We can find $g(T)$ such that $f(T)·g(T)=1$ So we have some equations, like $a_0b_0=1$, $a_0b_1+a_1b_0=0$... so I can calculate each $b_i$. So any serie with non-zero constant term is a unit, and $(T)$ is its maximal ideal.
I'm not sure if I can repeat the same argument but now with the serie $f(T)=q(T^{1/r})= a_0+ a_1T^{1/r}+a_2T^{2/r}+...$
At least in the presentations I've seen, $k\{\{T\}\}= \bigcup_n k((T^{1/n}))$ is a union of fields, so is itself a field by definition, and then automatically a local ring.
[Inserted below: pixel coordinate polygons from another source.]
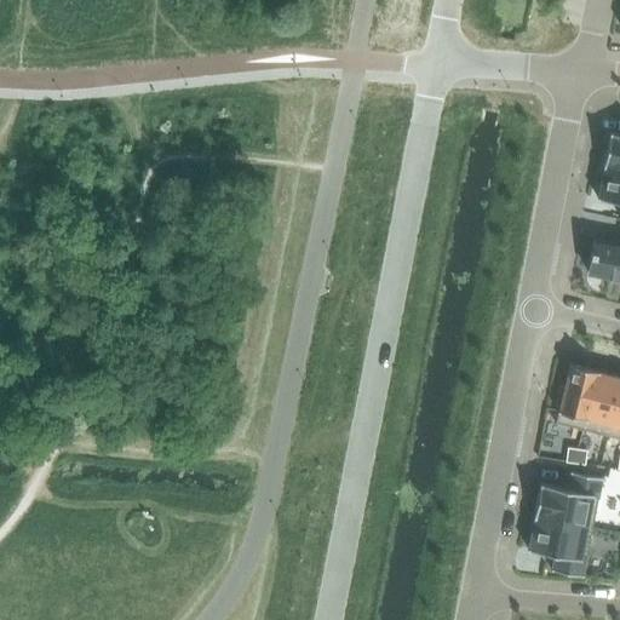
[(603,165),(619,168),(619,133),(609,132),(603,165)]
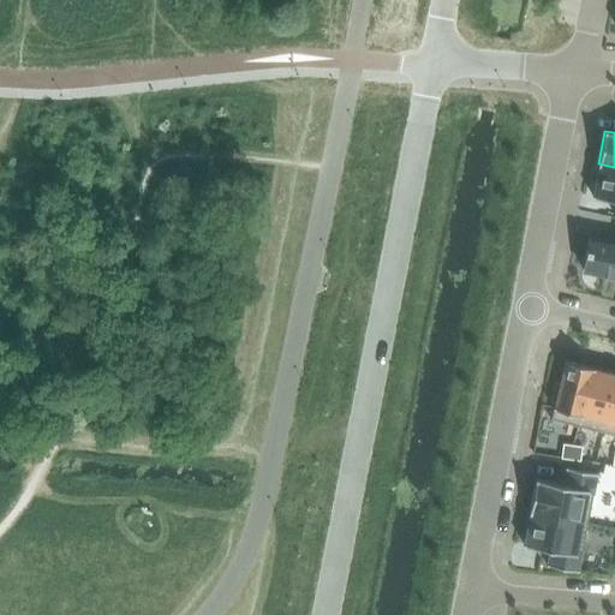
[(614,167),(598,163),(592,197),(614,201),(614,167)]
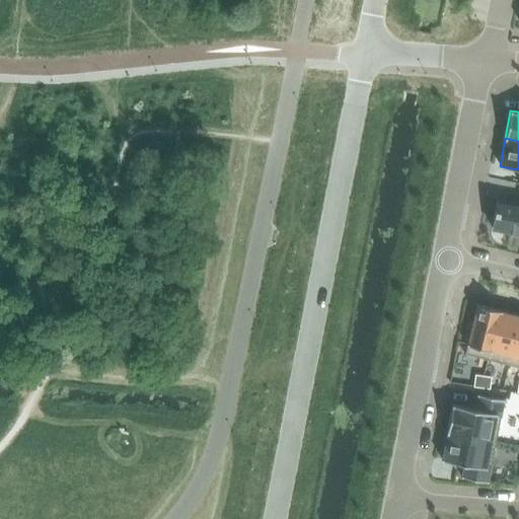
[(498,201),(492,229),(518,233),(518,201),(518,205),(498,201)]
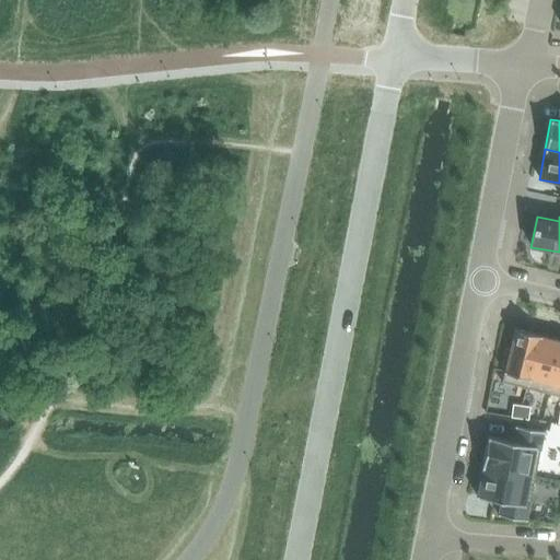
[(525,388),(538,335),(514,328),(514,329),(515,330),(510,350),(506,349),(502,366),(505,366),(504,371),(503,370),(503,372),(504,372),(502,382),(525,388)]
If you're being asked to prove this in the same context as the fact that $k[[T]]$ is local, presumably it is not safe to take this definition as automatic (i.e., maybe you have $k\{\{T\}\}$ defined using some explicit conditions on the powers of $T$ permitted to appear). But now that you know the unique maximal ideal of $k[[T]]$ to be generated by $T$, you should think about the structure of its fraction field $k((T))$ as far as the powers of $T$ that will be appearing (and similarly for the isomorphic situation of $k[[T^{1/n}]]$ with its unique maximal ideal $(T^{1/n})$ and fraction field $k((T^{1/n}))$) and show that the union I've written above really agrees with the definition you've been given.